By: Jaime Brown-Hansen and Yael Marantz
As we reflect on the current ecological, societal, political, economic and spiritual circumstances in the present day, it is clear that the need for reorganization is upon us. A time of creation, of course, is equally a time of destruction. We breathe life into new models by stepping into them, and old model dissolve as we step out of them, though for a time we may have a foot in each as we shift our weight from one to the other. Either that, or the old model dissolves before we’ve found a new one to step into, which is the scarier projection, but we step forward anyway once we find we’re still here even after everything we knew before is not.
Either way, the breakdown of established constructs is a stripping away of the inessential, and beneath it all remains what has truly stood the test of time: the natural world. Nature has built thriving, adaptive, regenerative systems for 3.8 billion years and continues to do so all around us. Our biological species is as natural as any other, yet we are largely embedded in a social order that was shaped by our longstanding lack of conscious identification with nature. This became especially obvious since the Industrial and Scientific Revolution when we learned, in Francis Bacon’s words, to “torture nature for her secrets”. Science has led us in turn to a rational appreciation of the enormous degree to which we are in fact interconnected with the rest of nature, making it just as obvious today that the new order must be fundamentally premised on a re-connection of human and natural systems.
The recognition that we can also learn from nature’s designs to achieve regenerative human systems further supports the shift in our relationship from torture to nurture, from extraction to symbiosis, from valuing nature as a source of commodities to valuing her as the source of life. Faced with our great global re-design challenge, there are simple and elegant solutions to be found all around us in the structures, patterns, strategies and organizing principles that have stood the test of time. Nature already has the answers for regenerative design. We just need to ask the right questions and learn how to listen again.
Biomimicry is an approach to innovation that seeks sustainable solutions to human challenges by emulating nature’s time tested patterns and strategies. When we take our inspiration from nature, we are borrowing blueprints that have been through billions of years of research and development and the most rigorous proof of concept. By listening to the wisdom of the living systems that have evolved over eons, we can channel our human creativity to solve design challenges not only sustainably, but regeneratively.
Despite the pervasive predator-prey relationships that keep populations in balance, living systems are fundamentally cooperative. A living system is a body. We ourselves are a superorganism species, designed to evolve in community. Like ants, we cannot survive separate from our colonies for long. Drop the whole colony in a new habitat, however, and it will have a good chance of adapting to thrive. Community is the mechanism of our adaptation and the reason both ants and humans thrive in every habitat on earth. The superorganism community is a powerful evolutionary model. All species, moreover, are part of a larger planetary superorganism. We evolve in community not just with each other, but with the entire body of life.
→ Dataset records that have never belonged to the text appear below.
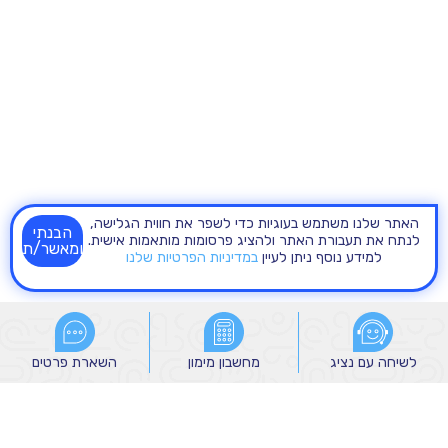
האתר שלנו משתמש בעוגיות כדי לשפר את חווית הגלישה,
הבנתי
לנתח את תעבורת האתר ולהציג פרסומות מותאמות אישית.
ומאשר/ת
למידע נוסף ניתן לעיין
במדיניות הפרטיות שלנו
לשיחה עם נציג
לשיחה עם נציג
מחשבון מימון
מחשבון מימון
השארת פרטים
השארת פרטים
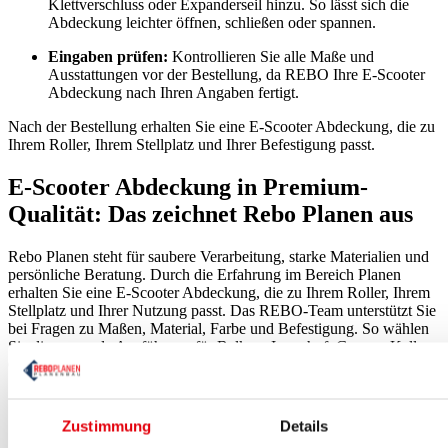
Klettverschluss oder Expanderseil hinzu. So lässt sich die
Abdeckung leichter öffnen, schließen oder spannen.
Eingaben prüfen:
Kontrollieren Sie alle Maße und
Ausstattungen vor der Bestellung, da REBO Ihre E-Scooter
Abdeckung nach Ihren Angaben fertigt.
Nach der Bestellung erhalten Sie eine E-Scooter Abdeckung, die zu
Ihrem Roller, Ihrem Stellplatz und Ihrer Befestigung passt.
E-Scooter Abdeckung in Premium-
Qualität: Das zeichnet Rebo Planen aus
Rebo Planen steht für saubere Verarbeitung, starke Materialien und
persönliche Beratung. Durch die Erfahrung im Bereich Planen
erhalten Sie eine E-Scooter Abdeckung, die zu Ihrem Roller, Ihrem
Stellplatz und Ihrer Nutzung passt. Das REBO-Team unterstützt Sie
bei Fragen zu Maßen, Material, Farbe und Befestigung. So wählen
Sie die passende Ausführung für Balkon, Innenhof, Garage, Keller,
Carport oder offene Stellplätze. Ihre Vorteile bei REBO Planen:
Maßfertigung nach Ihren Vorgaben
robustes PVC-Material mit 620 oder 680 g/m²
Zustimmung
Details
klarer Bestellprozess im Online-Konfigurator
Acting in small communities was the original secret to our evolutionary success, and we are reclaiming it. Thousands of communities all over the world, some traditional and emergent, some contemporary and intentional, are cultivating direct interdependence with each other and their local ecosystems, both inside and outside urban contexts. This is known to many as the global ecovillage movement, and it is the model of social organisation most fully reflecting our evolutionary process as a biological species today. With our material dominance comes a responsibility. As human beings, having taken over the globe, our job is to re-imagine our systems to support the body of life. Human and natural systems are now mutually interdependent, and evolution is an inescapable partnership between human and biological intelligence.
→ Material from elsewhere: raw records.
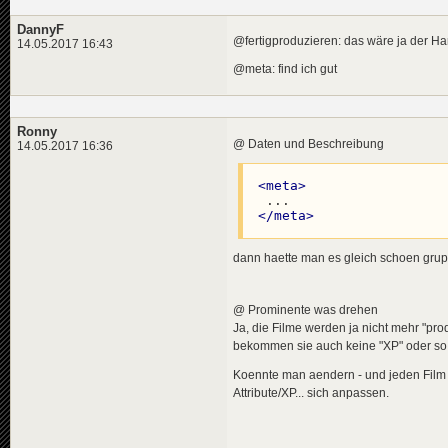
DannyF
@fertigproduzieren: das wäre ja der Ha
14.05.2017 16:43
@meta: find ich gut
Ronny
@ Daten und Beschreibung
14.05.2017 16:36
<
meta
>
</
meta
>
dann haette man es gleich schoen grupp
@ Prominente was drehen
Ja, die Filme werden ja nicht mehr "pro
bekommen sie auch keine "XP" oder so f
Koennte man aendern - und jeden Film q
Attribute/XP... sich anpassen.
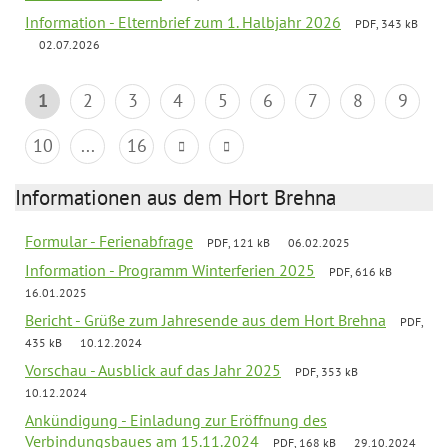
Information - Elternbrief zum 1. Halbjahr 2026
PDF, 343 kB
02.07.2026
1
2
3
4
5
6
7
8
9
10
...
16
Informationen aus dem Hort Brehna
Formular - Ferienabfrage
PDF, 121 kB
06.02.2025
Information - Programm Winterferien 2025
PDF, 616 kB
16.01.2025
Bericht - Grüße zum Jahresende aus dem Hort Brehna
PDF,
435 kB
10.12.2024
Vorschau - Ausblick auf das Jahr 2025
PDF, 353 kB
10.12.2024
Ankündigung - Einladung zur Eröffnung des
Verbindungsbaues am 15.11.2024
PDF, 168 kB
29.10.2024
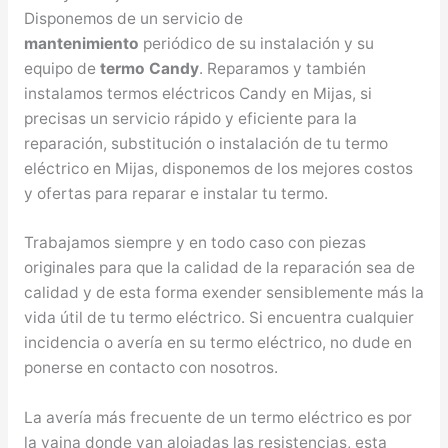
Disponemos de un servicio de
mantenimiento
periódico de su instalación y su
equipo de
termo Candy
. Reparamos y también
instalamos termos eléctricos Candy en Mijas, si
precisas un servicio rápido y eficiente para la
reparación, substitución o instalación de tu termo
eléctrico en Mijas, disponemos de los mejores costos
y ofertas para reparar e instalar tu termo.
Trabajamos siempre y en todo caso con piezas
originales para que la calidad de la reparación sea de
calidad y de esta forma exender sensiblemente más la
vida útil de tu termo eléctrico. Si encuentra cualquier
incidencia o avería en su termo eléctrico, no dude en
ponerse en contacto con nosotros.
La avería más frecuente de un termo eléctrico es por
la vaina donde van alojadas las resistencias, esta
Biomimicry is the translation between human and natural systems. Applied to modern social organisation, the biomimicry approach points to a bottom-up model of networked communities rooted in local ecologies. This concept is consistent with the ecovillage movement––a colourful array of communities, internationally networked into a permaculture landscape of global development. Like the rest of the natural world, ecovillages are diverse, decentralised, locally attuned and adapted, self-organised, and premised on cooperative relationships.
As bioinspired solutions to social organisation, ecovillages reflect the most elegant, efficient and sustainable strategies for living within the operating conditions of this planet. They constitute a foundation of social organisation for the mature human species and a way forward through our evolutionary knothole.